QUOTED PASSAGE:
Friday 30 July 2004

Commando Sheep

Crafty sheep conquer cattle grids

The grids were installed 10 years ago after a gardener in Marsden, near Huddersfield, held stray sheep hostage.

Dorothy Lindley, an independent district councillor in the former textile town on the edge of the Pennine uplands in West Yorkshire, said: "They lie down on their side, or sometimes their back, and just roll over and over the grids until they are clear.

They eat plants, flowers and vegetables in gardens.

It is soul destroying

When you try to move them on they look at you as if to say it is their patch and you are not right in the head.

Group wants orangutang kickboxing banned

International animal rights groups are urging Thailand to ban orangutang kickboxing fights that are being staged at a Bangkok safari park.

The owners of Safari World say the fights between the orangutangs, who wear shorts and gloves, are choreographed, and that no animal is harmed.

But animal rights groups say the animals are being exploited, and are destined for a miserable end when their fighting days are over.

Cyril Rosen, of the International Primate Protection League, told the Herald Sun: "It's outrageous. There's no question of it being justifiable in any sort of way.

"Most young animals are very flexible and they do what they are told - it's what happens to them afterwards.

"Their eventual fate is an early death."

But Safari World managing director Pin Kewkacha said: "If we were doing a cruel show we do not have to let anyone tell us. We would cancel it ourselves."

The orangutangs are accompanied by bikini-clad chimpanzees who wear bout number cards.

Just found a new restaurant

The Japanese Canteen

I'm not kidding but including the time it took for me to order the food, I was literally sitting down with chopsticks in my hand tucking into chili chicken fried rice inside 1 minute.


It was fast.

I'll probably die of food poisoning now due to the undercooked food, so far so good


It was tasty.


It was cheap.

I won't tell my brother about it yet, i'll wait until it's my turn to pay.

He, he.

(Stored items)
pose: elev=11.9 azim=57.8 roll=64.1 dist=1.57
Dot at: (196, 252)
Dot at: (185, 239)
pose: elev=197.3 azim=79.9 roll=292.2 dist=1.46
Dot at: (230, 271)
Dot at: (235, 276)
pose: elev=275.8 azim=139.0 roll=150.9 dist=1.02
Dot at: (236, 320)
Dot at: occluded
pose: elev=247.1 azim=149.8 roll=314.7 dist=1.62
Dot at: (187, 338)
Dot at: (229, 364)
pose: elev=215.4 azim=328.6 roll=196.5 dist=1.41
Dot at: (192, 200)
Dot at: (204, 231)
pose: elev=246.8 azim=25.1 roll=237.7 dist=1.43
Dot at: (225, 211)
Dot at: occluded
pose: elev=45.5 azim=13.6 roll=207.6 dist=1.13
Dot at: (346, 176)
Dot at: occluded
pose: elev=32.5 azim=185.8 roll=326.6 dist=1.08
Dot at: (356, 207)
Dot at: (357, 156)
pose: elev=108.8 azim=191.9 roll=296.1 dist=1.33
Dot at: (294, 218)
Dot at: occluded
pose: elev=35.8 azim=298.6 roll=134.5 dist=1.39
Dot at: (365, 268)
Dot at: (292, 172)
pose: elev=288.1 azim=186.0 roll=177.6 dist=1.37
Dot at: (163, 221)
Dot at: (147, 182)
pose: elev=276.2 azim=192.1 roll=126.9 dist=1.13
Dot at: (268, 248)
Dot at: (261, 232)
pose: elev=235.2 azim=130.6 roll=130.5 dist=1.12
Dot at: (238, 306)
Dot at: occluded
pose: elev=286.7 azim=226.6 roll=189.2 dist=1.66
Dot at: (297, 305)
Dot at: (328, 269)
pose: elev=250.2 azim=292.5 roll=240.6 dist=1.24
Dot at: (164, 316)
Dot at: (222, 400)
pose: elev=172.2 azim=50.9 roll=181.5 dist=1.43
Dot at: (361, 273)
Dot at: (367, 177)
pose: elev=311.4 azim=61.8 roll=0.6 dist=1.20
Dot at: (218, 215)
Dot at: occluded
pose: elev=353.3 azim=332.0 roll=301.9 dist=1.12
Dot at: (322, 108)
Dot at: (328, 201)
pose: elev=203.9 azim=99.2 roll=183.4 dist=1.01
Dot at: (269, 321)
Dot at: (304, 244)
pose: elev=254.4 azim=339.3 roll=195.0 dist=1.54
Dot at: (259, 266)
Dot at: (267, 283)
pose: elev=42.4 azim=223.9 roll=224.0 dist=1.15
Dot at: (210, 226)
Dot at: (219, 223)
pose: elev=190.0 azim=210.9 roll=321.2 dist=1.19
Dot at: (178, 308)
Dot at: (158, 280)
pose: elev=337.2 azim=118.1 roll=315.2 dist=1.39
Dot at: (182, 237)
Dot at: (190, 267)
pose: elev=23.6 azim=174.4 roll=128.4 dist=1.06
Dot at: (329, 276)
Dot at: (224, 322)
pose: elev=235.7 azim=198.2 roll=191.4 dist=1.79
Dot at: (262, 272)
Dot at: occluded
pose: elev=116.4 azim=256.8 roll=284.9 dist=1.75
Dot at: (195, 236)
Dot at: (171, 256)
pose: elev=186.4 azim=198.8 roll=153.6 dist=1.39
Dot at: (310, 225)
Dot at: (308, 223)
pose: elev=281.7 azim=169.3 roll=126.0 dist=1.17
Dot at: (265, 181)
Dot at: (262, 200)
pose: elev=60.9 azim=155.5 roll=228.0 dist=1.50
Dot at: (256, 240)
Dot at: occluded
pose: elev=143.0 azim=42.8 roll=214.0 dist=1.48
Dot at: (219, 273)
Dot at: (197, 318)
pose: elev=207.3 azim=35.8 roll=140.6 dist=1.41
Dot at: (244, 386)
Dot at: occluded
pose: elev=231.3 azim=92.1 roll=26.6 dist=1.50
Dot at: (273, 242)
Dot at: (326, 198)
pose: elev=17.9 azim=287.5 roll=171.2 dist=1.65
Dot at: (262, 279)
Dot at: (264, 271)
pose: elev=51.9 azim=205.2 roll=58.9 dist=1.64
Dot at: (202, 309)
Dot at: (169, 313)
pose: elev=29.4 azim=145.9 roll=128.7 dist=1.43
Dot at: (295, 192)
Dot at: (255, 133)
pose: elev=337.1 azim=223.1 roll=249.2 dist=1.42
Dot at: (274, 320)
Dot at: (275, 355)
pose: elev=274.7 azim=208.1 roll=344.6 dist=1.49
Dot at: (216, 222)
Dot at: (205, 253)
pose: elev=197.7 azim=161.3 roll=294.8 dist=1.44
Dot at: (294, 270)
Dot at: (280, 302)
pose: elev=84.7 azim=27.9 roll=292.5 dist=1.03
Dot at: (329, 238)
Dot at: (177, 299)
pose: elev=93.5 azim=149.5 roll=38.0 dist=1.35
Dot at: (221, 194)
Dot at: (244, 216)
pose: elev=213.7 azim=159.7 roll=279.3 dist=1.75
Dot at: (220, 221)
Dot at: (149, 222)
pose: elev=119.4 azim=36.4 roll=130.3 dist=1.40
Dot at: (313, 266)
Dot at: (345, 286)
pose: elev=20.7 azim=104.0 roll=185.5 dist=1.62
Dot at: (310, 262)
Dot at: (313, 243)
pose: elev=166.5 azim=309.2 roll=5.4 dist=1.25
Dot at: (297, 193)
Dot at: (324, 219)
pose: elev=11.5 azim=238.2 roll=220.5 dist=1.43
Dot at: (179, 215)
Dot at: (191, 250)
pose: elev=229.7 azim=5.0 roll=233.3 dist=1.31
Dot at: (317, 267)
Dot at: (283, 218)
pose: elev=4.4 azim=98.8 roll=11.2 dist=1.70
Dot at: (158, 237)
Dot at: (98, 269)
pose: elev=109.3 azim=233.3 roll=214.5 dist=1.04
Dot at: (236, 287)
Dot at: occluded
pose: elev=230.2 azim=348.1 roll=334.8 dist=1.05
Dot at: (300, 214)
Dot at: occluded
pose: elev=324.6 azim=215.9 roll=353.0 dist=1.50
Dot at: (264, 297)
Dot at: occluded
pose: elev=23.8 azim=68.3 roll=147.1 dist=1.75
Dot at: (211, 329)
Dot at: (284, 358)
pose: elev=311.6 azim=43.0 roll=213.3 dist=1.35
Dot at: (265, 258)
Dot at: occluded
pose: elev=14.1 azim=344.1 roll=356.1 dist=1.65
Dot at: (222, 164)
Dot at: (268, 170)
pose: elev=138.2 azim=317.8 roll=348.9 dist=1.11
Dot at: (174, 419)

OBJECTIVES:
1. Rewrite the post from "It is soul destroying" to "sort of way.", swapping "fights" for "bouts".
2. According to the post, what do the orangutangs wear during the fights at Safari World?
The items are not needed for the work on the post.

RESULTS FOR THE EXERCISE:
1.
It is soul destroying

When you try to move them on they look at you as if to say it is their patch and you are not right in the head.

Group wants orangutang kickboxing banned

International animal rights groups are urging Thailand to ban orangutang kickboxing bouts that are being staged at a Bangkok safari park.

The owners of Safari World say the bouts between the orangutangs, who wear shorts and gloves, are choreographed, and that no animal is harmed.

But animal rights groups say the animals are being exploited, and are destined for a miserable end when their fighting days are over.

Cyril Rosen, of the International Primate Protection League, told the Herald Sun: "It's outrageous. There's no question of it being justifiable in any sort of way.

2. Shorts and gloves.